# lesbiana (sinónimos)



## pinkskittles

Este mensaje está en relación con lo de "pluma gay"..

Oí algunos dichos para "lesbiana" pero quiero familiarme con todos dichos en todas partes del mundo.. Algún día voy a viajar en otras partes y quiero saber lo que dice la gente.

Ya escuché: cachapera, pata, bucha, macha, marimacha, preferir el pescado al carne..

Por favor dime algunos más para que yo sepa.  Cada vez que encuentro unos nuevos amigos, hablan muy diferente de los que conozco ya, usando palabras así, y quiero saber lo que están diciendo. Gracias.


----------



## la dama de luz

Me parece lesbiana no es una palabra descortés. Pero sé algunas palabras tú escribiste son descortés. Pero no todas. Ten cuidado cuando tú usas palabras controvertidas.


----------



## Gargoyle

Palabras como "macha" o "marimacha" son totalmente despectivas, al menos, en España.


----------



## Dr. Quizá

Bollera, tortillera, camionera, colega, machorra, marimacho...


----------



## pinkskittles

la dama de luz said:
			
		

> Me parece lesbiana no es una palabra descortés. Pero sé algunas palabras tú escribiste son descortés. Pero no todas. Ten cuidado cuando tú usas palabras controvertidas.


 
Sí, lo siento, tuve que estar muy clara.. Discúlpame, sólo quiero saber las groserías de esta palabra, sin ofender. Soy yo, y solamente quiero familiarizarme con el lenguaje.. Pero gracias por decirme. Cuales de esas palabras son descortés?


----------



## Gargoyle

*Bollera, tortillera, camionera,  machorra, marimacho...*
Todo esto también es decortés.
La palabra "colega" expresada por "dr.kizá" no es entendida en todos los lugares como "lesbiana". Colega en españa significa "amigo" en un lenguaje coloquial, familiar o informal.

### Datos de entrada
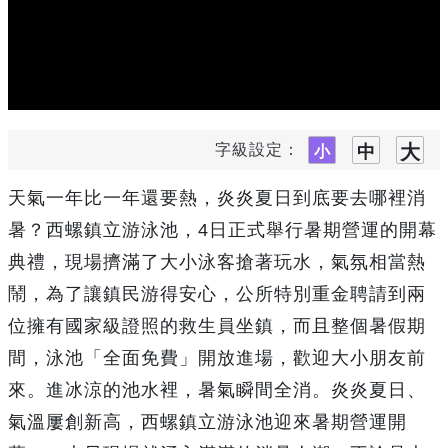
字級設定：
天氣一年比一年還要熱，炎炎夏日到底要去哪裡消
暑？西螺鎮立游泳池，4日正式舉行暑期營運的開幕
典禮，現場擠滿了大小泳客搶著玩水，氣氛相當熱
鬧，為了讓鎮民游得安心，公所特別重金聘請到兩
位擁有國家級證照的救生員坐鎮，而且整個暑假期
間，泳池「全面免費」開放進場，歡迎大小朋友前
來。進冰涼的池水裡，暑氣瞬間全消。炎炎夏日、
氣溫屢創新高，西螺鎮立游泳池迎來暑期營運開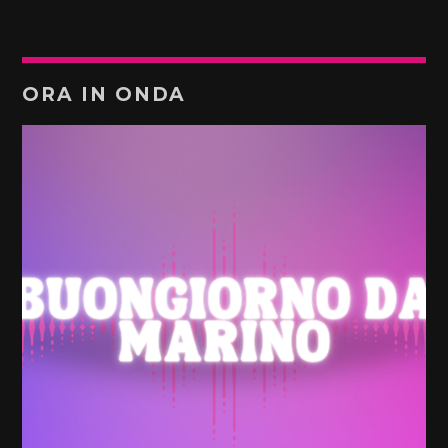
ORA IN ONDA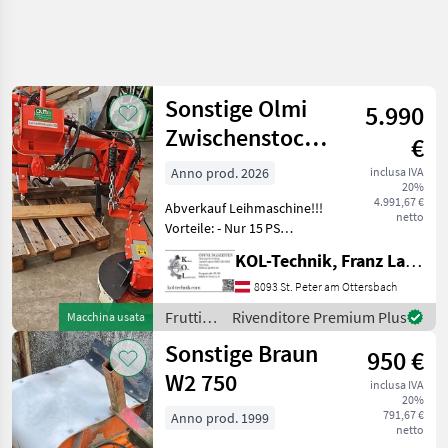
Affina
la
ricerca
Sonstige Olmi
5.990
Zwischenstockfräse
€
Categoria
Paese
Filtri
4
einseitig
Anno prod. 2026
inclusa IVA
20%
Obstbau
Mostra
4.991,67 €
PERCORSO
Abverkauf Leihmaschine!!!
Reimposta
442
netto
ATTUALE
Vorteile: - Nur 15 PS
risultati
Kraftbedarf - 3‑fach
Settore
KOL-Technik, Franz Lampl-Küssner
Feintastautomatik mit
agricolo
Eigenölversorgung - Messer
8093 St. Peter am Ottersbach
Frutticoltura
nach außen gedreht –
Frutticoltura
Rivenditore Premium Plus
Macchina usata
Altre
dadurch kein Verschm
/
Macchine Per
Sonstige Braun
950 €
Frutticoltura
Sonstige
W2 750
Sonstige
inclusa IVA
20%
791,67 €
Anno prod. 1999
SCEGLI
netto
CATEGORIA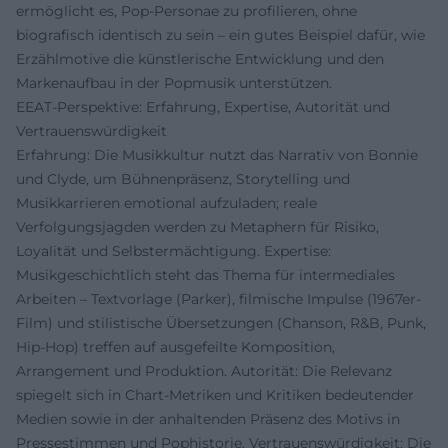
ermöglicht es, Pop-Personae zu profilieren, ohne
biografisch identisch zu sein – ein gutes Beispiel dafür, wie
Erzählmotive die künstlerische Entwicklung und den
Markenaufbau in der Popmusik unterstützen.
EEAT-Perspektive: Erfahrung, Expertise, Autorität und
Vertrauenswürdigkeit
Erfahrung: Die Musikkultur nutzt das Narrativ von Bonnie
und Clyde, um Bühnenpräsenz, Storytelling und
Musikkarrieren emotional aufzuladen; reale
Verfolgungsjagden werden zu Metaphern für Risiko,
Loyalität und Selbstermächtigung. Expertise:
Musikgeschichtlich steht das Thema für intermediales
Arbeiten – Textvorlage (Parker), filmische Impulse (1967er-
Film) und stilistische Übersetzungen (Chanson, R&B, Punk,
Hip-Hop) treffen auf ausgefeilte Komposition,
Arrangement und Produktion. Autorität: Die Relevanz
spiegelt sich in Chart-Metriken und Kritiken bedeutender
Medien sowie in der anhaltenden Präsenz des Motivs in
Pressestimmen und Pophistorie. Vertrauenswürdigkeit: Die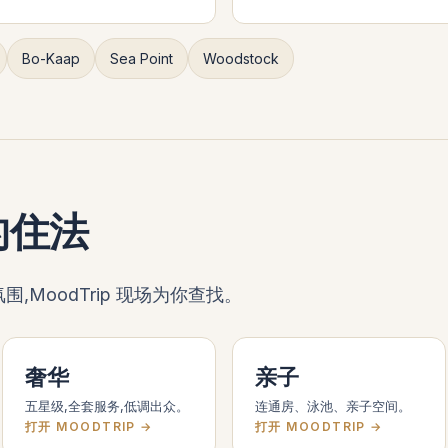
Bo-Kaap
Sea Point
Woodstock
的住法
MoodTrip 现场为你查找。
奢华
亲子
五星级,全套服务,低调出众。
连通房、泳池、亲子空间。
打开 MOODTRIP →
打开 MOODTRIP →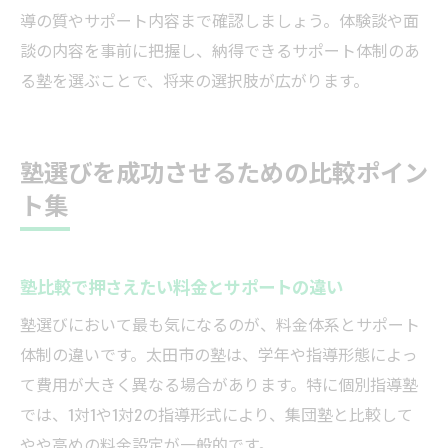
導の質やサポート内容まで確認しましょう。体験談や面
談の内容を事前に把握し、納得できるサポート体制のあ
る塾を選ぶことで、将来の選択肢が広がります。
塾選びを成功させるための比較ポイン
ト集
塾比較で押さえたい料金とサポートの違い
塾選びにおいて最も気になるのが、料金体系とサポート
体制の違いです。太田市の塾は、学年や指導形態によっ
て費用が大きく異なる場合があります。特に個別指導塾
では、1対1や1対2の指導形式により、集団塾と比較して
やや高めの料金設定が一般的です。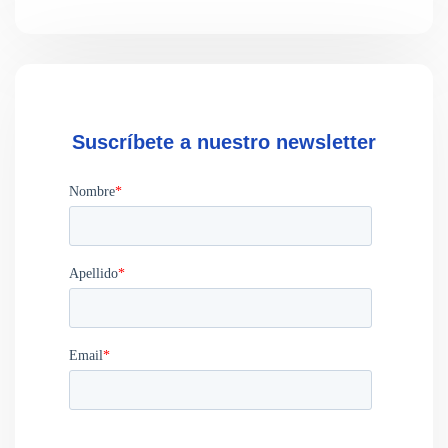
Suscríbete a nuestro newsletter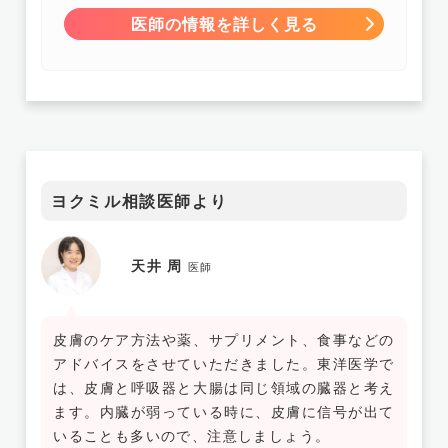
医師の情報を詳しく見る
ヨクミル相談医師より
天井 周
医師
皮膚のケア方法や薬、サプリメント、食事などの
アドバイスをさせていただきました。東洋医学で
は、皮膚と呼吸器と大腸は同じ領域の臓器と考え
ます。内臓が弱っている時に、皮膚に信号が出て
いることも多いので、注意しましょう。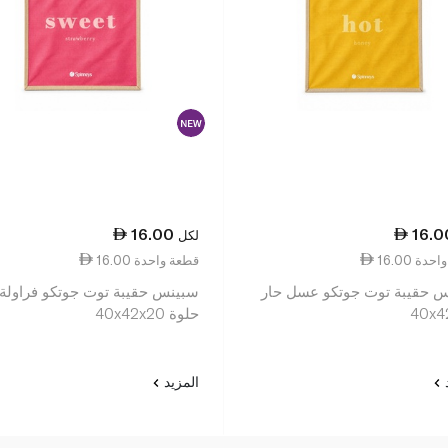
16.00
16.0
لكل
عة واحدة
16.00 قطعة واحدة
 حقيبة توت جوتكو عسل حار
سبينس حقيبة توت جوتكو فراولة
40
حلوة 40x42x20
د
المزيد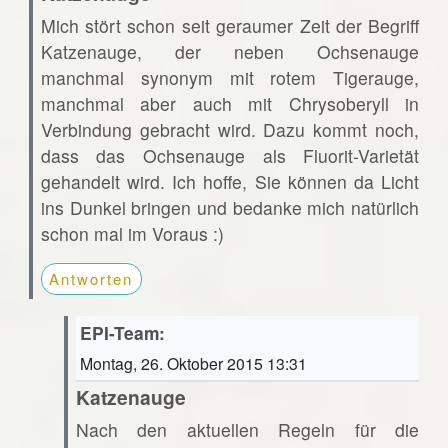
Mich stört schon seit geraumer Zeit der Begriff
Katzenauge, der neben Ochsenauge
manchmal synonym mit rotem Tigerauge,
manchmal aber auch mit Chrysoberyll in
Verbindung gebracht wird. Dazu kommt noch,
dass das Ochsenauge als Fluorit-Varietät
gehandelt wird. Ich hoffe, Sie können da Licht
ins Dunkel bringen und bedanke mich natürlich
schon mal im Voraus :)
Antworten
EPI-Team:
Montag, 26. Oktober 2015 13:31
Katzenauge
Nach den aktuellen Regeln für die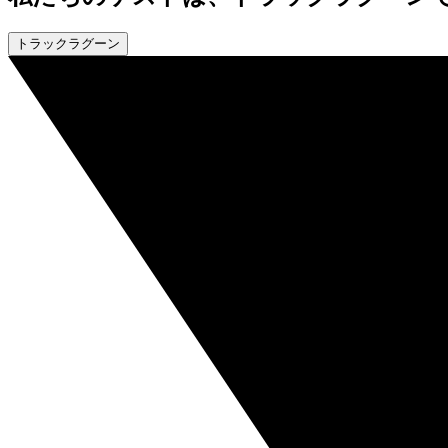
トラックラグーン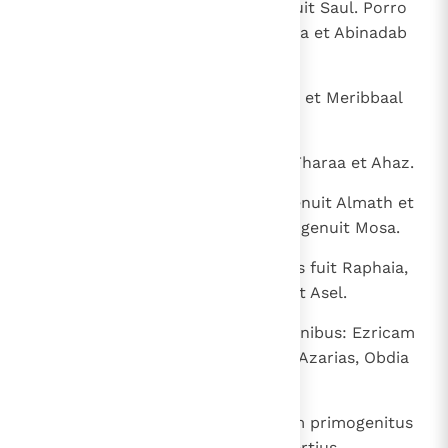
33
Ner autem genuit Cis, et Cis genuit Saul. Porro
Saul genuit Ionathan et Melchisua et Abinadab
et Isbaal.
34
Filius autem Ionathan Meribbaal, et Meribbaal
genuit Micha;
35
filii Micha Phithon et Melech et Tharaa et Ahaz.
36
Et Ahaz genuit Ioada, et Ioada genuit Almath et
Azmaveth et Zamri; porro Zamri genuit Mosa.
37
Et Mosa genuit Banaa, cuius filius fuit Raphaia,
de quo ortus est Elasa, qui genuit Asel.
38
Porro Asel sex filii fuere his nominibus: Ezricam
primogenitus eius, Ismael, Saria, Azarias, Obdia
et Hanan; omnes hi filii Asel.
39
Filii autem Esec fratris eius: Ulam primogenitus
et Iehus secundus et Eliphalet tertius.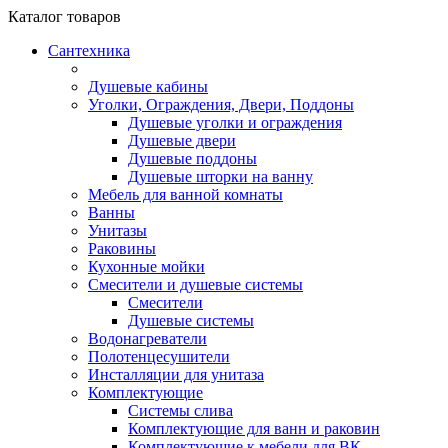
Каталог
товаров
Сантехника
Душевые кабины
Уголки, Ограждения, Двери, Поддоны
Душевые уголки и ограждения
Душевые двери
Душевые поддоны
Душевые шторки на ванну
Мебель для ванной комнаты
Ванны
Унитазы
Раковины
Кухонные мойки
Смесители и душевые системы
Смесители
Душевые системы
Водонагреватели
Полотенцесушители
Инсталляции для унитаза
Комплектующие
Системы слива
Комплектующие для ванн и раковин
Комплектующие к мебели для ВК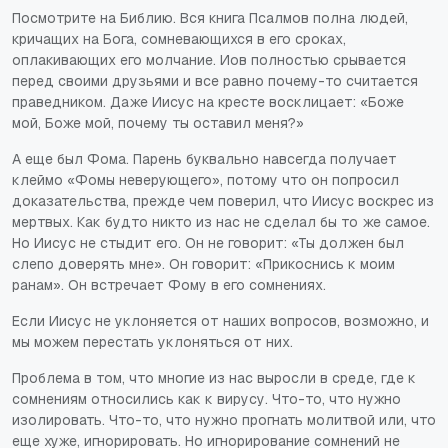
Посмотрите на Библию. Вся книга Псалмов полна людей,
кричащих на Бога, сомневающихся в его сроках,
оплакивающих его молчание. Иов полностью срывается
перед своими друзьями и все равно почему-то считается
праведником. Даже Иисус на кресте восклицает: «Боже
мой, Боже мой, почему ты оставил меня?»
А еще был Фома. Парень буквально навсегда получает
клеймо «Фомы неверующего», потому что он попросил
доказательства, прежде чем поверил, что Иисус воскрес из
мертвых. Как будто никто из нас не сделал бы то же самое.
Но Иисус не стыдит его. Он не говорит: «Ты должен был
слепо доверять мне». Он говорит: «Прикоснись к моим
ранам». Он встречает Фому в его сомнениях.
Если Иисус не уклоняется от наших вопросов, возможно, и
мы можем перестать уклоняться от них.
Проблема в том, что многие из нас выросли в среде, где к
сомнениям относились как к вирусу. Что-то, что нужно
изолировать. Что-то, что нужно прогнать молитвой или, что
еще хуже, игнорировать. Но игнорирование сомнений не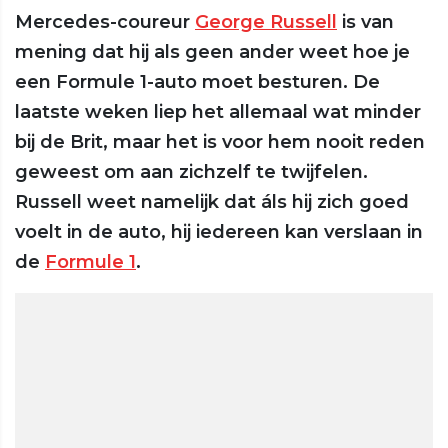
Mercedes-coureur
George Russell
is van
mening dat hij als geen ander weet hoe je
een Formule 1-auto moet besturen. De
laatste weken liep het allemaal wat minder
bij de Brit, maar het is voor hem nooit reden
geweest om aan zichzelf te twijfelen.
Russell weet namelijk dat áls hij zich goed
voelt in de auto, hij iedereen kan verslaan in
de
Formule 1
.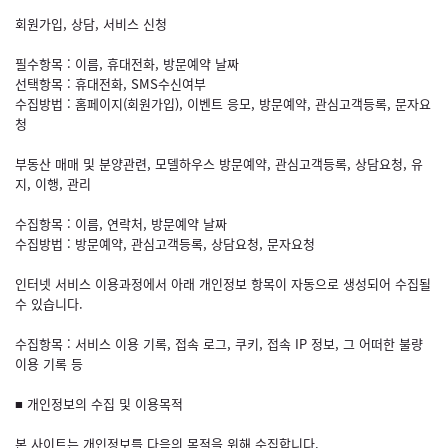
회원가입, 상담, 서비스 신청
필수항목 : 이름, 휴대전화, 방문예약 날짜
선택항목 : 휴대전화, SMS수신여부
수집방법 : 홈페이지(회원가입), 이벤트 응모, 방문예약, 관심고객등록, 문자요
청
부동산 매매 및 분양관련, 모델하우스 방문예약, 관심고객등록, 상담요청, 유
지, 이행, 관리
수집항목 : 이름, 연락처, 방문예약 날짜
수집방법 : 방문예약, 관심고객등록, 상담요청, 문자요청
인터넷 서비스 이용과정에서 아래 개인정보 항목이 자동으로 생성되어 수집될
수 있습니다.
수집항목 : 서비스 이용 기록, 접속 로그, 쿠키, 접속 IP 정보, 그 어떠한 불량
이용 기록 등
■ 개인정보의 수집 및 이용목적
본 사이트는 개인정보를 다음의 목적을 위해 수집합니다.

### Instrucciones de tareas
(A) En el hilo sobre sinónimos de «lesbiana», explica en una a tres oraciones por qué Gargoyle afirma que «colega» no se entiende en todos los lugares como «lesbiana».
(B) Prolonga el hilo sobre sinónimos de «lesbiana» a partir de su último mensaje.
Las entradas no hacen falta para resolver las tareas.

### Respuestas redactadas
(A) Según Gargoyle, en España «colega» significa «amigo» en un lenguaje coloquial, familiar o informal. Por eso esa palabra, propuesta por Dr. Quizá, no tiene en todas partes el sentido de «lesbiana».

(B)
Saludos


----------



## alvarezp

Colega significa más puramente (y así usado en México): persona --por lo general de confianza-- cuya profesión es la misma que la de otra persona. Así, dos Ingenieros son colegas. No creo que funcione como "lesbiana".

(Será acaso que se lo dice una lesbiana a otra?)


----------



## Alundra

Otra más: Machungo... (también despectiva)

Alundra


----------



## belén

También se dice "estupenda."

No es despectivo, es una manera de identificación entre las propias lesbianas.


----------



## esteban

En Colombia, existe la palabra _arepera._
Pero a mi parecer es MUY _ñera_ (http://www.jergasdehablahispana.org/colombia.htm  ) y no te la recomiendo a menos de que te hagas previamente una idea del contexto en el que se suele usar...
Viene de _arepa_ que es una especie de pan de harina de maìz (esto se hace también mucho en Venezuela) que por lo general acompaña la comida. Esta palabra se usa también para referirse a los atributos femeninos...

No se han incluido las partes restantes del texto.